Once again we go to the birch woods.

Almost immediately, in the golden light of a fine autumn day, with the sky broken in rain pools among the drifts of yellow leaves, he is there, standing quite still and taller after these two years, among the slashed birches. I am filled with joy. He is there. He is real. The others see him too. He is streaked with mud, with bony knees and elbows and a shrunken belly. An ugly boy of eleven or twelve with a bird’s nest of dirty hair. We are sitting, five of us, in a circle, drinking a little of the thin soup we have brought with us, while the horses wander among the birches, grazing off what blades of grass still push up through the leaf mold.
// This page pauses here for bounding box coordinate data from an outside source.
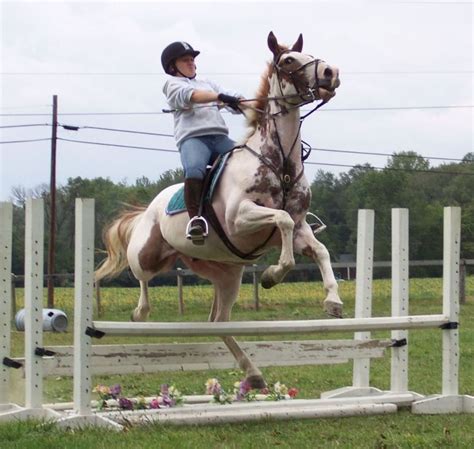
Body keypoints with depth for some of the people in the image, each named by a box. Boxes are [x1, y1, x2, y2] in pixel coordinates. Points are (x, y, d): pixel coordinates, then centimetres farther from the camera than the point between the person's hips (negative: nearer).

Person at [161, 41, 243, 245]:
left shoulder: (207, 83, 34)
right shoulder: (172, 84, 15)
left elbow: (234, 101, 20)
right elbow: (190, 95, -9)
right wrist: (220, 97, -24)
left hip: (220, 138, 6)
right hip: (192, 138, -6)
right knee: (194, 169, -36)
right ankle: (195, 217, -35)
It is late afternoon. Still. We hold our cups in both hands, drinking, not speaking, and suddenly the boy is there, watching us. The men’s eyes dark over the rim of the cup and their fingers grimy. We all look. First at the boy then at one another, and are frozen. Even the horses cease grazing and raise their heads against the watery blue of the afternoon, sniffing, scenting another presence. I can hear our breathing. It is as if were all, for a moment, charmed. As if time had stopped. And I feel that if we could sit like this long enough, cross-legged on the leaves, so that it seemed like another part of the wood; if we let our spirits out, shaking them loose, and became wood, leaf, mold, lichen - he would come to us. The others, I know, are afraid. Their stillness is a sort of terror. These men who are not afraid of whirling horsemen in the night with poisoned arrows and firebrands, or of a wild boar with its tusks foaming, are afraid of the Child. I am not. My stillness is for fear that we may, even with the lifting of a finger or the catching of a breath, startle him into flight.